Start of Given text
It’s the best piece of commercial real estate in Seattle. It was killed by a combination of anti-parking regulations, traffic lane minimalization, allowing people to continually march around on the streets without permits and block shopping traffic on sale days, people invading the store, no punishment of shoplifters, no punishment of vagrants shooting up in the restrooms, trespass people. Nobody gets prosecuted when they spray blood on the restroom walls with needles or collapse in your store. When I got there, it was beautiful and clean. When I left, I had to step around vagrants and their human manure to get in and out of bakeries.
BUCK: Crazy. Yeah. Thank you for the call.
CLAY: Yeah, he said he left five years ago. We’re hearing from a lot of people who left. Greg, you’re just over the mountains east of Seattle, and you are seeing people fleeing Seattle and moving into your neck of the woods.
CALLER: Yeah. I mean, it’s good to be on with you guys. You can pretty much split Washington down the Cascades, and on the right side you’ll have the Republicans, the left, the Democrats. But it’s funny; a lot of them will come over here ’cause they can sell their houses and buy over here for cheap, but then if they bring their politics over here… You never used to see campers over here. If they bring it over here, then it’s like they don’t put two and two together. They’re the problem, they’ve created this issue in Seattle, and now they’re gonna bring it here. So it’s just common sense, but they just don’t see it.
CLAY: Yeah. That’s the problem a lot of people are using the analogy of locusts. You destroy one area and then the locusts move to another area not recognizing that it’s their embrace of the politics that created the situation that led them to leave. I actually — and I hope that isn’t going to occur in much of the country. I actually think a lot of red state people are bailing. You know, red staters who live behind enemy lines, so to speak, are finally saying enough is enough and they’re coming to new states like Tennessee, Texas, Florida because the politics there is more in agreement with what they support, and becoming more red.
BUCK: As a New Yorker who’s had two of his brothers move to Florida, crime, taxes, and covid are what is pushing this current migration. It’s not just, you know, better weather. Florida’s already had great weather. Texas has always had very good weather.
CLAY: Low taxes. Yeah.
End of Given text
Start of Available data
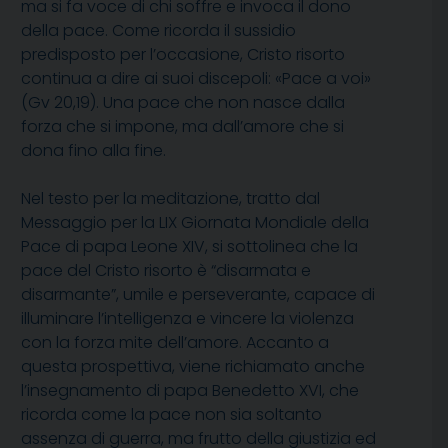
ma si fa voce di chi soffre e invoca il dono
della pace. Come ricorda il sussidio
predisposto per l’occasione, Cristo risorto
continua a dire ai suoi discepoli: «Pace a voi»
(Gv 20,19). Una pace che non nasce dalla
forza che si impone, ma dall’amore che si
dona fino alla fine.
Nel testo per la meditazione, tratto dal
Messaggio per la LIX Giornata Mondiale della
Pace di papa Leone XIV, si sottolinea che la
pace del Cristo risorto è “disarmata e
disarmante”, umile e perseverante, capace di
illuminare l’intelligenza e vincere la violenza
con la forza mite dell’amore. Accanto a
questa prospettiva, viene richiamato anche
l’insegnamento di papa Benedetto XVI, che
ricorda come la pace non sia soltanto
assenza di guerra, ma frutto della giustizia ed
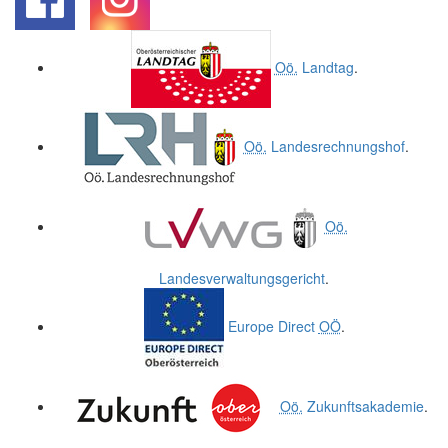
.
.
Oö.
Landtag
.
Oö.
Landesrechnungshof
.
Oö.
Landesverwaltungsgericht
.
Europe Direct
OÖ
.
Oö.
Zukunftsakademie
.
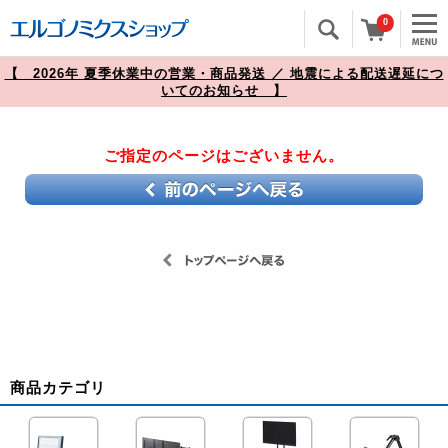
0
【 2026年 夏季休業中の営業・商品発送 ／ 地震による配送遅延につ
いてのお知らせ 】
ご指定のページはございません。
商品カテゴリ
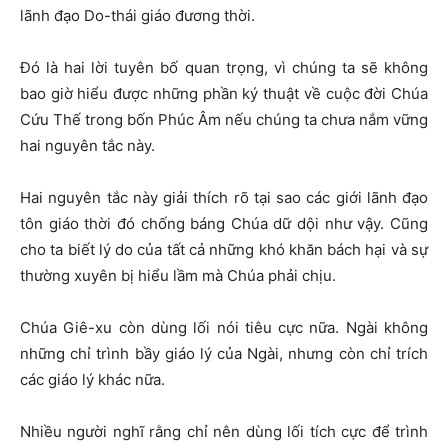
lãnh đạo Do-thái giáo đương thời.
Đó là hai lời tuyên bố quan trọng, vì chúng ta sẽ không
bao giờ hiểu được những phần ký thuật về cuộc đời Chúa
Cứu Thế trong bốn Phúc Âm nếu chúng ta chưa nắm vững
hai nguyên tắc này.
Hai nguyên tắc này giải thích rõ tại sao các giới lãnh đạo
tôn giáo thời đó chống báng Chúa dữ dội như vậy. Cũng
cho ta biết lý do của tất cả những khó khăn bách hại và sự
thường xuyên bị hiểu lầm mà Chúa phải chịu.
Chúa Giê-xu còn dùng lối nói tiêu cực nữa. Ngài không
những chỉ trình bầy giáo lý của Ngài, nhưng còn chỉ trích
các giáo lý khác nữa.
Nhiều người nghĩ rằng chỉ nên dùng lối tích cực để trình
End of Available data
_What you need to do_
1: What three things does Buck say are pushing the current migration, according to the transcript?
2: Print the stretch of the transcript from "It’s the best" through "out of bakeries.".
The lines are separate material, apart from the transcript.

_Solved problems_
1: Crime, taxes, and covid.

2:
It’s the best piece of commercial real estate in Seattle. It was killed by a combination of anti-parking regulations, traffic lane minimalization, allowing people to continually march around on the streets without permits and block shopping traffic on sale days, people invading the store, no punishment of shoplifters, no punishment of vagrants shooting up in the restrooms, trespass people. Nobody gets prosecuted when they spray blood on the restroom walls with needles or collapse in your store. When I got there, it was beautiful and clean. When I left, I had to step around vagrants and their human manure to get in and out of bakeries.